Yield: 6 cups; Time: 20 minutes

To view this online, go to https://cooking.nytimes.com/recipes/1020844-queso.

Ingredients

For the Queso:

1 (2-pound) block processed American cheese, such as Velveeta

1 (10-ounce) can diced tomatoes with chiles, preferably Ro-tel brand

Tortilla chips, for serving

For the Additions (Optional):

1 cup rinsed canned black beans

3/4 cup thinly sliced scallions (about 7 scallions)

1/2 cup chopped cilantro

2 garlic cloves, minced

1/2 teaspoon ground cumin

1/2 teaspoon red-pepper flakes, plus more to taste

1/4 teaspoon dried oregano, preferably Mexican oregano

1/4 packed teaspoon fresh lime zest, plus 2 teaspoons juice (from about 1 lime)

Minced canned chipotle chiles en adobo, to taste

Kosher salt

Preparations

Roughly chop the processed cheese into 1-inch cubes, then add to a medium saucepan. Stir in the tomatoes and their juices, plus 2/3 cup water, then heat over medium-low, stirring frequently, until cheese is melted and mixture is creamy, 5 to 7 minutes. You can stop here, and serve immediately with chips, or proceed to Step 2, if you’re feeling extra.

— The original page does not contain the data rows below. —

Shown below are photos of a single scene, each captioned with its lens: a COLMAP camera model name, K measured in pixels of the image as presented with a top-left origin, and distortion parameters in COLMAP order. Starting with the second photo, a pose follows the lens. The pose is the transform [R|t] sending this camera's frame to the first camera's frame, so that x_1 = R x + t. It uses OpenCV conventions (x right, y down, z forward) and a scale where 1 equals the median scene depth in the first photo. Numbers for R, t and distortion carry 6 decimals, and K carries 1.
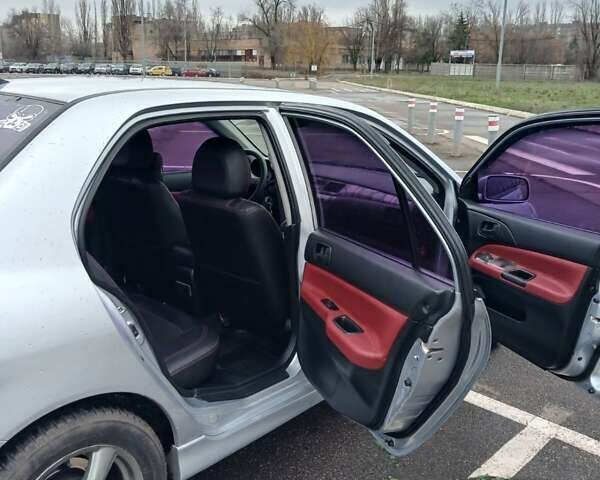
lens RADIAL K [[586.4, 0, 300.1], [0, 586.4, 258.5], [0, 0, 1]] dist [0.001695, -0.001937]
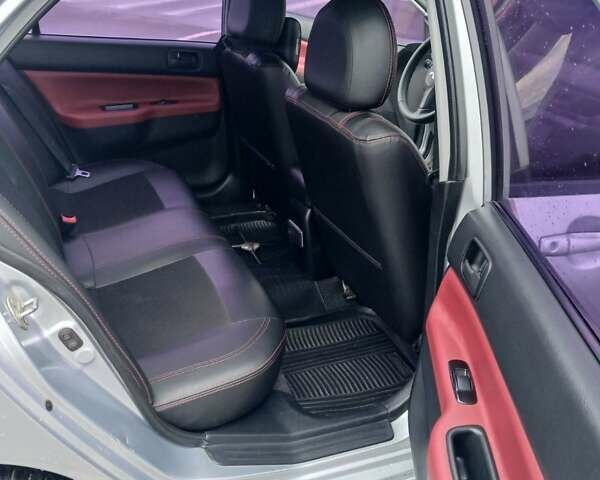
lens RADIAL K [[586.4, 0, 300.1], [0, 586.4, 258.5], [0, 0, 1]] dist [0.001695, -0.001937]
pose [[0.903144, 0.232304, -0.361062, 0.068224], [-0.163432, 0.963678, 0.211221, -0.077923], [0.397015, -0.131754, 0.908306, 0.476783]]
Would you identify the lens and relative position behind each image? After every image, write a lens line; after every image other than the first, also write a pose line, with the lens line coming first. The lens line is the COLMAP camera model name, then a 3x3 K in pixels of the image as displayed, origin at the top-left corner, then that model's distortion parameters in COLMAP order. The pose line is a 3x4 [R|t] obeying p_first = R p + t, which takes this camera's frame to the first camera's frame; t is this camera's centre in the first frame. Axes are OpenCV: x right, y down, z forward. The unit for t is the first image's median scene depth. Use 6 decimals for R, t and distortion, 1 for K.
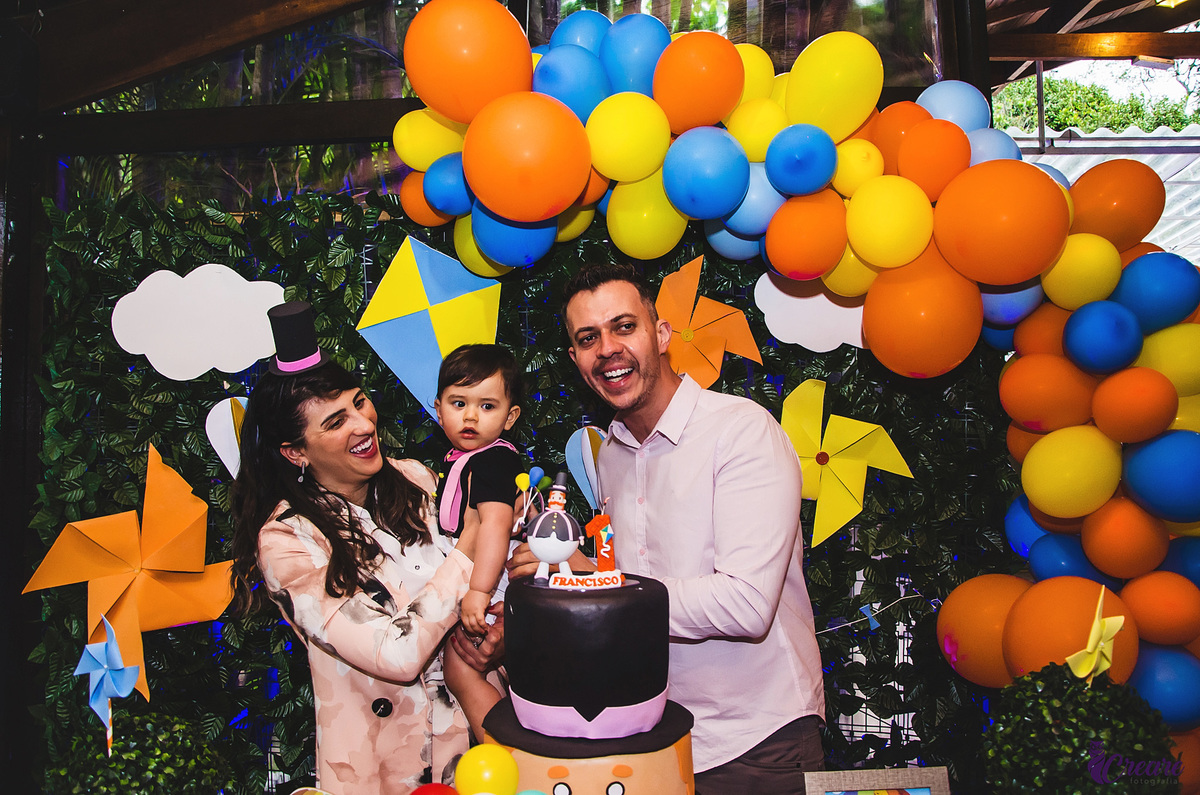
lens RADIAL K [[946.4, 0, 598.3], [0, 946.4, 420.9], [0, 0, 1]] dist [-0.137093, 0.092842]
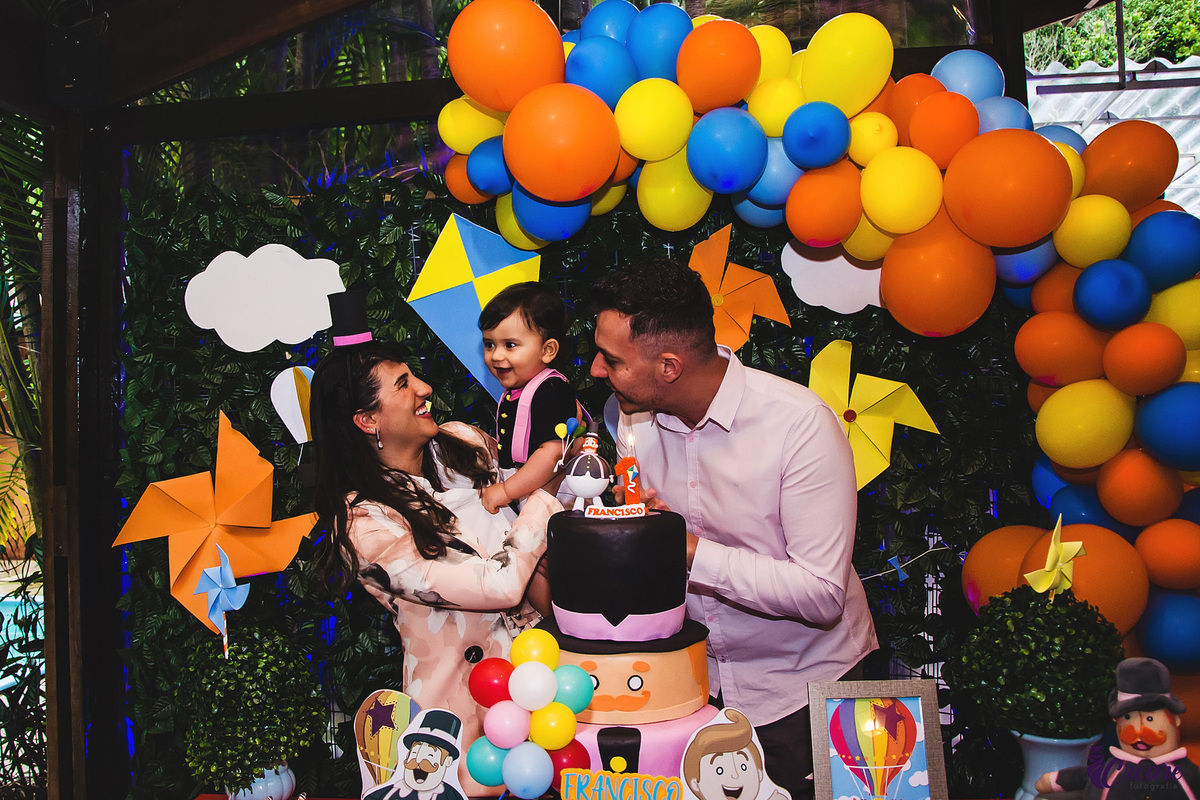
lens RADIAL K [[1040.9, 0, 531.0], [0, 1040.9, 404.4], [0, 0, 1]] dist [-0.140830, 0.111980]
pose [[0.993448, -0.013591, -0.113478, 0.017628], [0.014999, 0.999821, 0.011557, 0.008939], [0.113300, -0.013183, 0.993473, -0.172441]]
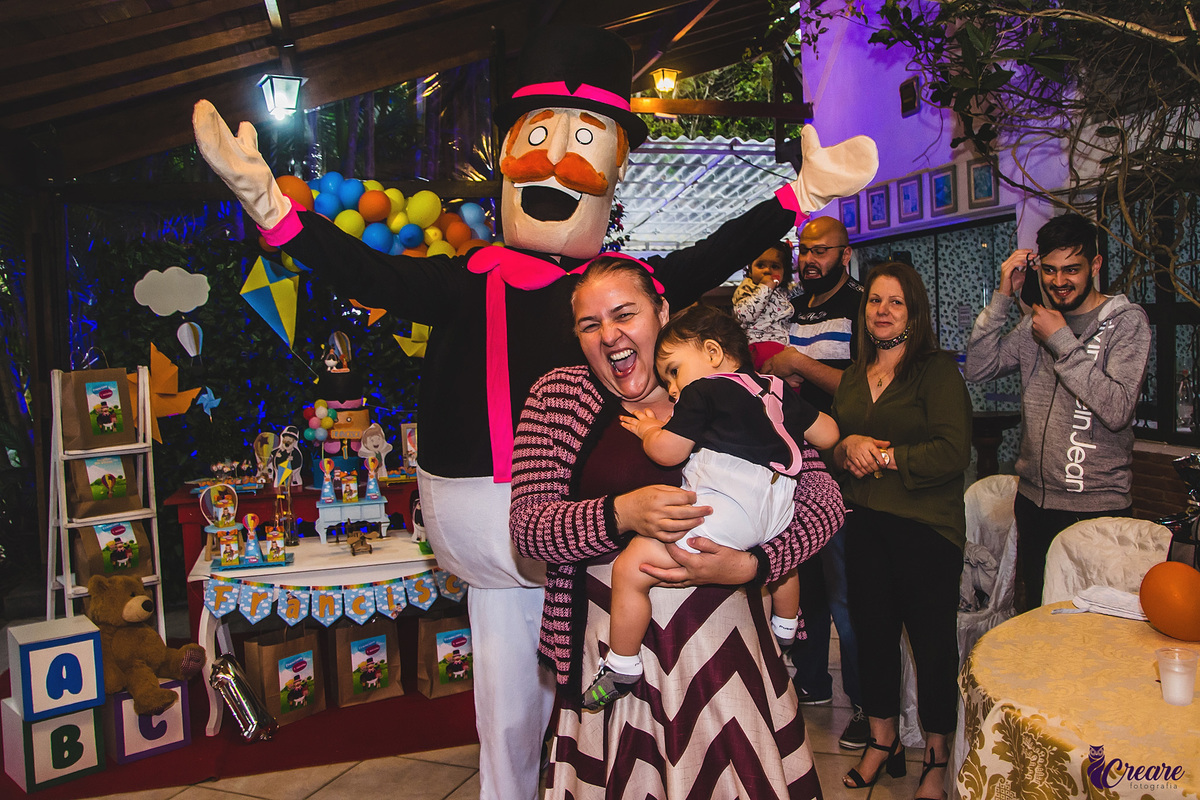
lens RADIAL K [[1011.3, 0, 600.0], [0, 1011.3, 400.0], [0, 0, 1]] dist [-0.080532, 0.002626]
pose [[0.968069, -0.032560, 0.248560, -0.005320], [0.012797, 0.996655, 0.080717, -0.020640], [-0.250357, -0.074958, 0.965247, -1.833395]]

Stir in any combination of desired additions: black beans, scallions, cilantro, garlic, cumin, red-pepper flakes, oregano, and lime zest and juice. Heat over low, stirring occasionally, until warmed and flavors meld, about 5 minutes. If you like some extra heat, stir in chipotle chiles en adobo. Season to taste with salt, and additional red-pepper flakes, if desired, and serve immediately. (You could also keep your queso in a slow-cooker on a low setting, stirring occasionally, to keep it molten.) Mixture will keep refrigerated for up to 1 week.